** RECORDS follows **

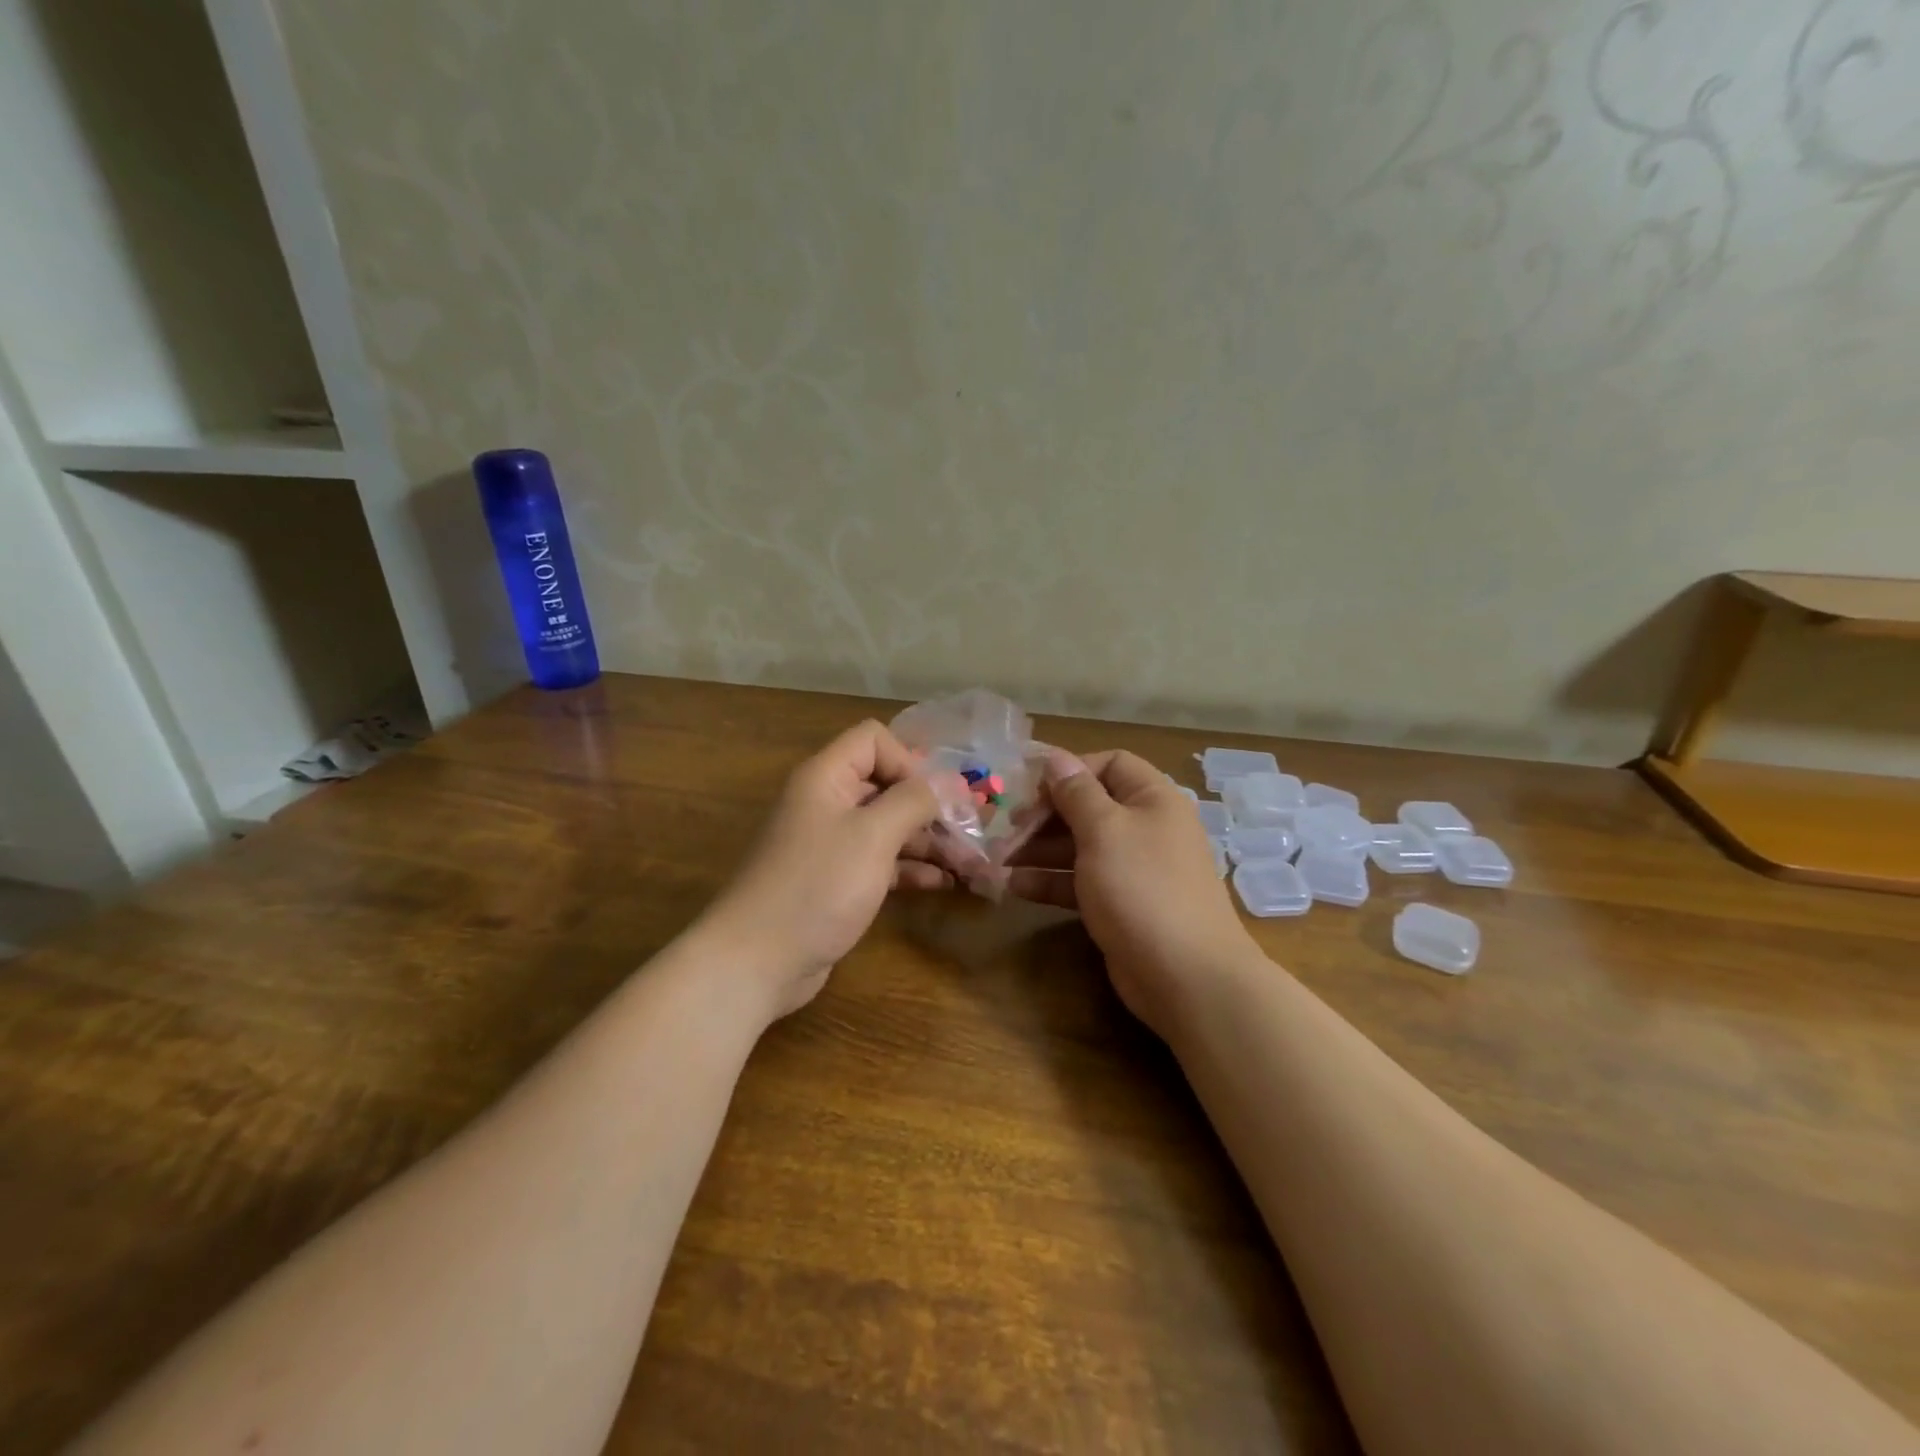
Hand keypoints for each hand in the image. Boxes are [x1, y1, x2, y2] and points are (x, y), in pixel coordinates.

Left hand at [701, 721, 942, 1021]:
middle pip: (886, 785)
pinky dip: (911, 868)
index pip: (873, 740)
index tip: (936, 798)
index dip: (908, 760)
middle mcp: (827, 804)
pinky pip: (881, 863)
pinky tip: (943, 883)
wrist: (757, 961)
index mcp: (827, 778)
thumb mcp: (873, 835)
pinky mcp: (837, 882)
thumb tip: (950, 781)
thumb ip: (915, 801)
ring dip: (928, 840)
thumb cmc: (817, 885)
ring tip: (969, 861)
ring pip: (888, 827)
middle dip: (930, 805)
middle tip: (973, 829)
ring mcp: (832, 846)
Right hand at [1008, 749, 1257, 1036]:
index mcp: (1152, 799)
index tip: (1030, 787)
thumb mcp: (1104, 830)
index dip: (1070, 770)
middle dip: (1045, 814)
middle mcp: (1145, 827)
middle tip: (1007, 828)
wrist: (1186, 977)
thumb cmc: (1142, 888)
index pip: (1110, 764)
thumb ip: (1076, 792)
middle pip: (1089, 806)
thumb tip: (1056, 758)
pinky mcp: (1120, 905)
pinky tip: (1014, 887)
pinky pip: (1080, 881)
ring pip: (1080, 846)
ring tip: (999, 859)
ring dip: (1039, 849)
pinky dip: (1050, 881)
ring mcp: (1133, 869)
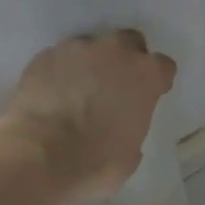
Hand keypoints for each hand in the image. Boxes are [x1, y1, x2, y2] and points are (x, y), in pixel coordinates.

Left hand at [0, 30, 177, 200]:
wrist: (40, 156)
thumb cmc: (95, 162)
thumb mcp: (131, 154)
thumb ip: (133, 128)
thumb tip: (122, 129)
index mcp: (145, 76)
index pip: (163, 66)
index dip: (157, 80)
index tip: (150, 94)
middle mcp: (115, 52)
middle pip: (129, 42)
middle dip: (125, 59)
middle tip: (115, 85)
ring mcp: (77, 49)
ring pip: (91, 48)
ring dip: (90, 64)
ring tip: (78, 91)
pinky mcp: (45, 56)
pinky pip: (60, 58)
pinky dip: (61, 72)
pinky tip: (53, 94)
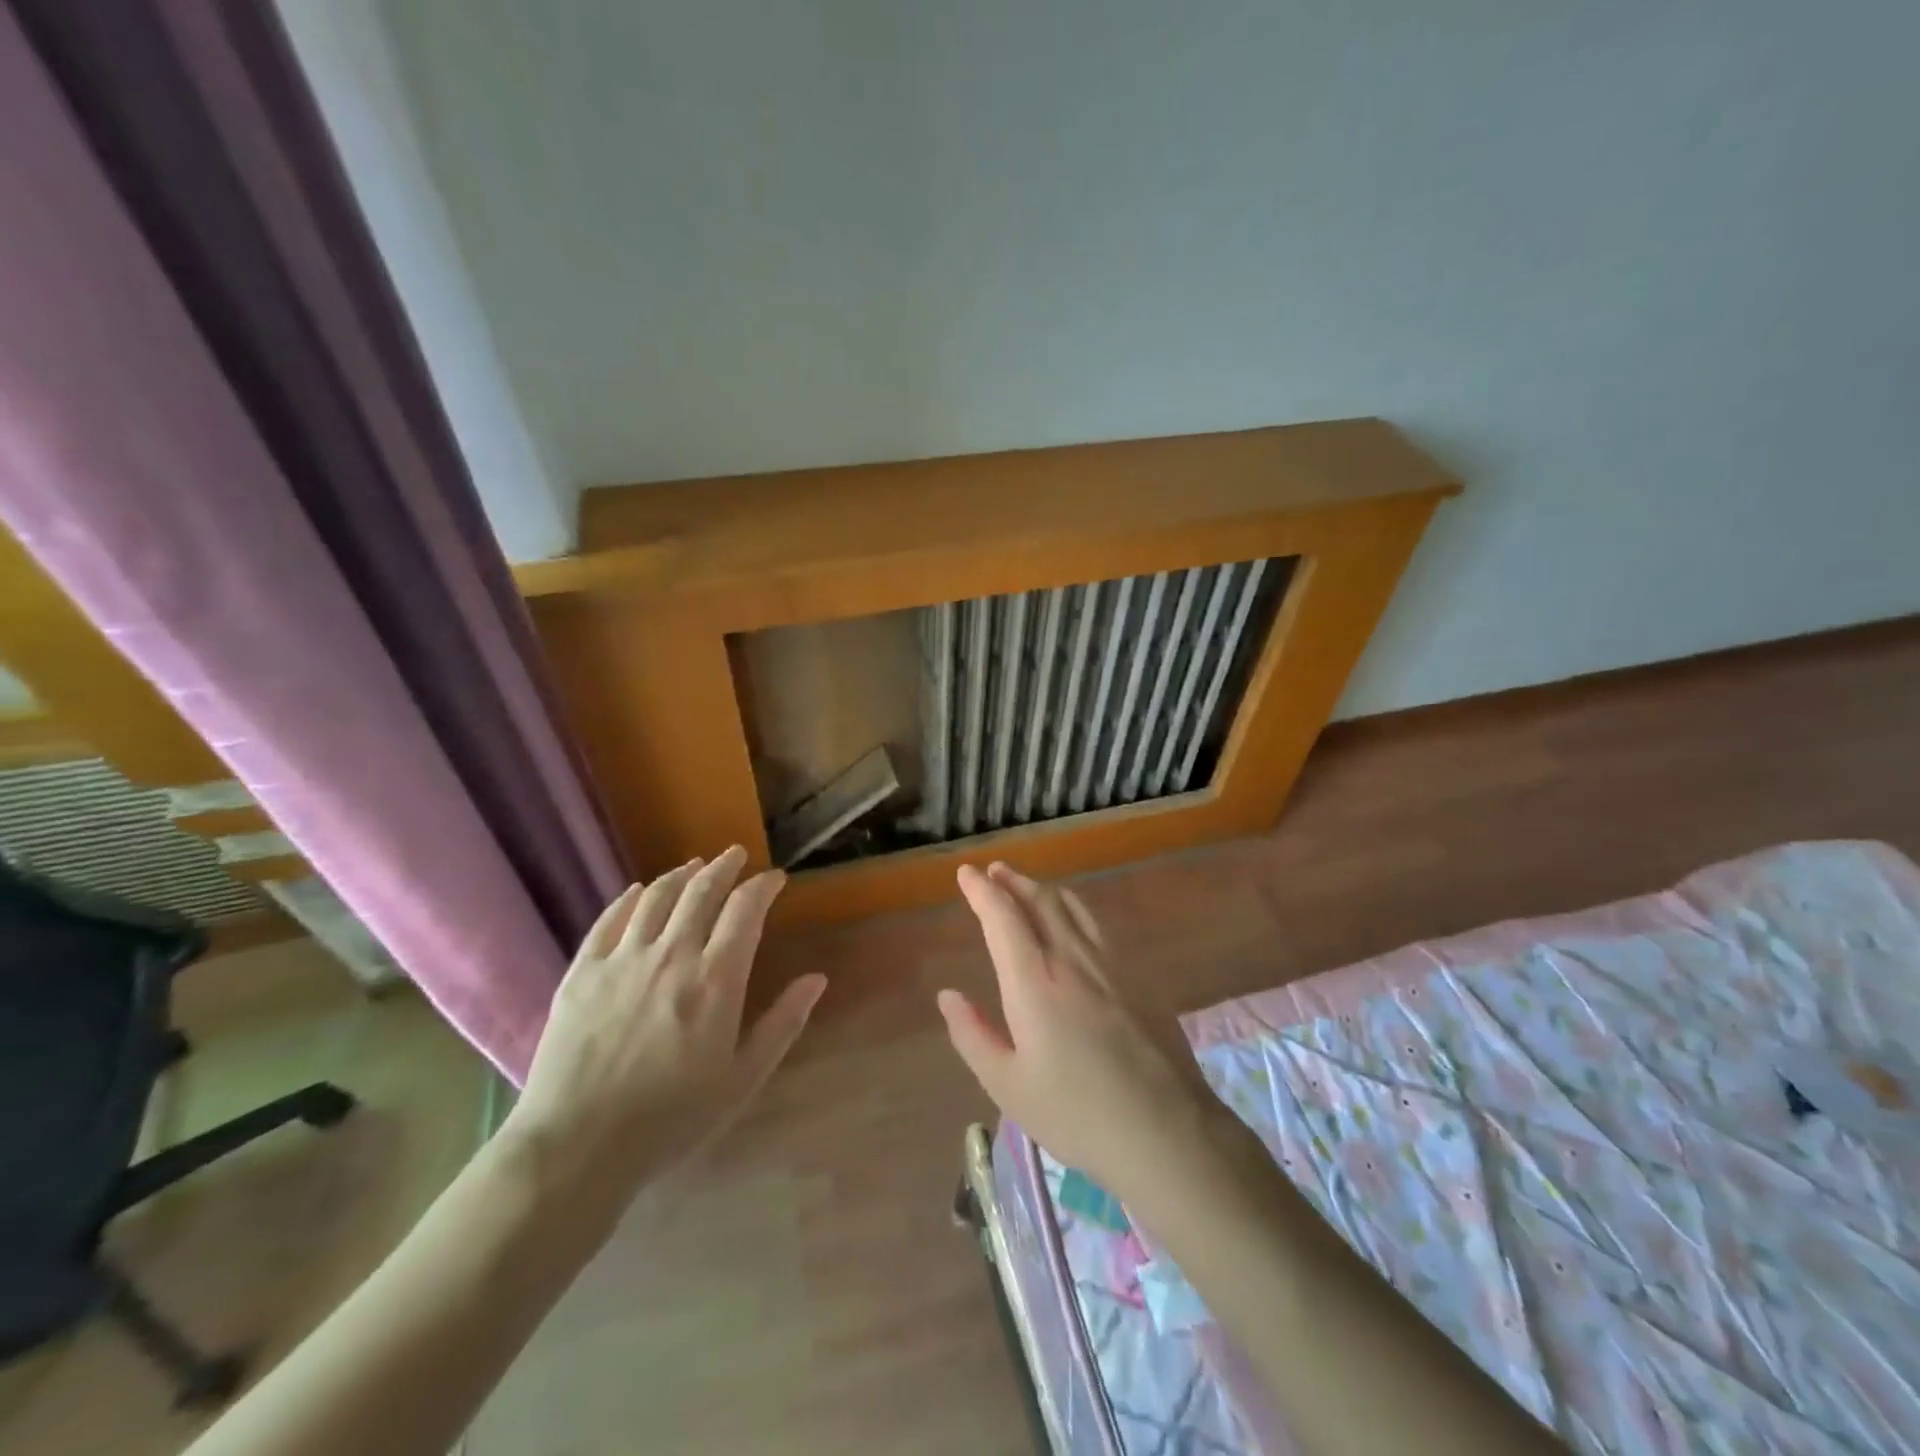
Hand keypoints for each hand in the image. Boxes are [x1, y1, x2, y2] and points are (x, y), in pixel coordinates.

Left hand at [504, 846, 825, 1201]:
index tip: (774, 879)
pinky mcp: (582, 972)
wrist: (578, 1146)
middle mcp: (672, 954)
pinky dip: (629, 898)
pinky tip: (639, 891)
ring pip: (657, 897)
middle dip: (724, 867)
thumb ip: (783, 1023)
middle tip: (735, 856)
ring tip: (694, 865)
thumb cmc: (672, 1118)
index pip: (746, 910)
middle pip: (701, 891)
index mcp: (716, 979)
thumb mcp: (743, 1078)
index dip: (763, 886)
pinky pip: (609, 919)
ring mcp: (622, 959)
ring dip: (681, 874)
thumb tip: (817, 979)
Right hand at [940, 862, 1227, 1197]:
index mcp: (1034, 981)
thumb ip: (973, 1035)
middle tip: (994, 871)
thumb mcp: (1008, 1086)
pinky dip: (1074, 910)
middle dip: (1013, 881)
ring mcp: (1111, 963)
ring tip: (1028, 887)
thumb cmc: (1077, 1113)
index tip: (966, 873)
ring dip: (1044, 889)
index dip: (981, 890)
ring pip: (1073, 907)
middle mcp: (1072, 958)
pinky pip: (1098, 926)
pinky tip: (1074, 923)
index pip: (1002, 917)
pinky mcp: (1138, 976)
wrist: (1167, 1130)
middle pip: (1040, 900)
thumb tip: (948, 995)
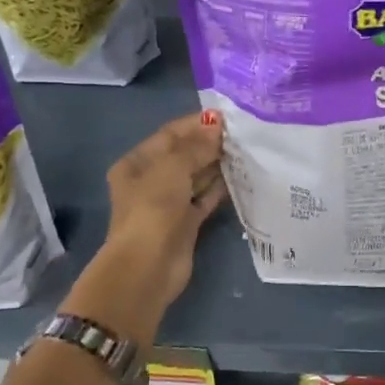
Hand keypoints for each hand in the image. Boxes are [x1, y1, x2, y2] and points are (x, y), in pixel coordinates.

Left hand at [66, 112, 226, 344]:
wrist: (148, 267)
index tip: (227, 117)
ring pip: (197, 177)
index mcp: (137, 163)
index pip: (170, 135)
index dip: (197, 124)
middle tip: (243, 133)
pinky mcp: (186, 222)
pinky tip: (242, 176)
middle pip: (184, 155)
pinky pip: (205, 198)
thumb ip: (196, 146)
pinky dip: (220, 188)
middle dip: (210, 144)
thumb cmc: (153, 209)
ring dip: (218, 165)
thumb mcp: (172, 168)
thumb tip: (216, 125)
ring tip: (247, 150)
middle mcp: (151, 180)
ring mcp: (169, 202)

** End of RECORDS **

▸ **EXERCISE DIRECTIONS**: Please return all of the entries word for word, excluding the pictures.

▸ **TASK SOLUTION**:
Hand keypoints for each hand in the image. Boxes are [x1, y1, x2, y2] and points are (x, y), in pixel coordinates.

Left hand at [701, 721, 942, 1021]:
middle pip: (886, 785)
pinky dip: (911, 868)
index pip: (873, 740)
index tip: (936, 798)
index dip: (908, 760)
middle mcp: (827, 804)
pinky pip: (881, 863)
pinky tip: (943, 883)
wrist: (757, 961)
index mcp: (827, 778)
thumb mcp: (873, 835)
pinky mcp: (837, 882)
thumb tip: (950, 781)
thumb ip: (915, 801)
ring dip: (928, 840)
thumb cmc: (817, 885)
ring tip: (969, 861)
ring pip: (888, 827)
middle dip: (930, 805)
middle tip: (973, 829)
ring mcp: (832, 846)
Right hand at [1008, 749, 1257, 1036]:
index mcp: (1152, 799)
index tip: (1030, 787)
thumb mcp: (1104, 830)
index dip: (1070, 770)
middle dip: (1045, 814)
middle mcp: (1145, 827)
middle tip: (1007, 828)
wrist: (1186, 977)
thumb cmc: (1142, 888)
index pip: (1110, 764)
thumb ip: (1076, 792)
middle pip: (1089, 806)
thumb tip: (1056, 758)
pinky mcp: (1120, 905)
pinky tip: (1014, 887)
pinky pip: (1080, 881)
ring pip: (1080, 846)
ring tip: (999, 859)
ring dip: (1039, 849)
pinky dip: (1050, 881)
ring mcp: (1133, 869)
Hand keypoints for each hand in the image. Boxes are [x1, y1, x2, y2] and points are (x, y), in pixel coordinates.

Left hand at [0, 30, 177, 200]:
wrist: (40, 156)
thumb cmc: (95, 162)
thumb mcp: (131, 154)
thumb ip: (133, 128)
thumb tip: (122, 129)
index mcp: (145, 76)
index pip: (163, 66)
index dip: (157, 80)
index tip: (150, 94)
middle mcp: (115, 52)
middle pip: (129, 42)
middle dip: (125, 59)
middle tip: (115, 85)
ring mcp: (77, 49)
ring pip: (91, 48)
ring dip: (90, 64)
ring tip: (78, 91)
pinky mcp: (45, 56)
pinky pip: (60, 58)
pinky dip: (61, 72)
pinky tip: (53, 94)
Hand keypoints for each hand in the image. Boxes are [x1, y1, x2, y2] and points are (x, y), in pixel coordinates.

Left hand at [504, 846, 825, 1201]:
index tip: (774, 879)
pinky mcp: (582, 972)
wrist: (578, 1146)
middle mcp: (672, 954)
pinky dip: (629, 898)
pinky tip: (639, 891)
ring pip: (657, 897)
middle dip: (724, 867)
thumb ip: (783, 1023)
middle tip: (735, 856)
ring tip: (694, 865)
thumb cmc: (672, 1118)
index pip: (746, 910)
middle pip: (701, 891)
index mcp: (716, 979)
thumb mcp: (743, 1078)
index dip: (763, 886)
pinky pip: (609, 919)
ring mcp: (622, 959)
ring dip: (681, 874)
thumb tip: (817, 979)
Right hand at [940, 862, 1227, 1197]:
index mcp: (1034, 981)
thumb ip: (973, 1035)
middle tip: (994, 871)
thumb mcp: (1008, 1086)
pinky dip: (1074, 910)
middle dip: (1013, 881)
ring mcp: (1111, 963)
ring tip: (1028, 887)
thumb cmc: (1077, 1113)
index tip: (966, 873)
ring dip: (1044, 889)
index dip: (981, 890)
ring pip: (1073, 907)
middle mcp: (1072, 958)
pinky pip: (1098, 926)
pinky tip: (1074, 923)
index pip: (1002, 917)
pinky mcp: (1138, 976)
wrist: (1167, 1130)
middle pip: (1040, 900)
thumb tip: (948, 995)
Hand keypoints for each hand in the image. Boxes are [x1, y1, x2, y2] and points are (x, y), in pixel coordinates.

Left hand at [66, 112, 226, 344]:
wrist: (148, 267)
index tip: (227, 117)
ring pip: (197, 177)
index mcp: (137, 163)
index pip: (170, 135)
index dip: (197, 124)
middle tip: (243, 133)
pinky mcp: (186, 222)
pinky tip: (242, 176)
middle pip: (184, 155)
pinky pip: (205, 198)
thumb ip: (196, 146)
pinky dip: (220, 188)
middle dip: (210, 144)
thumb cmc: (153, 209)
ring dip: (218, 165)
thumb mcp: (172, 168)
thumb tip: (216, 125)
ring tip: (247, 150)
middle mcp: (151, 180)
ring mcp: (169, 202)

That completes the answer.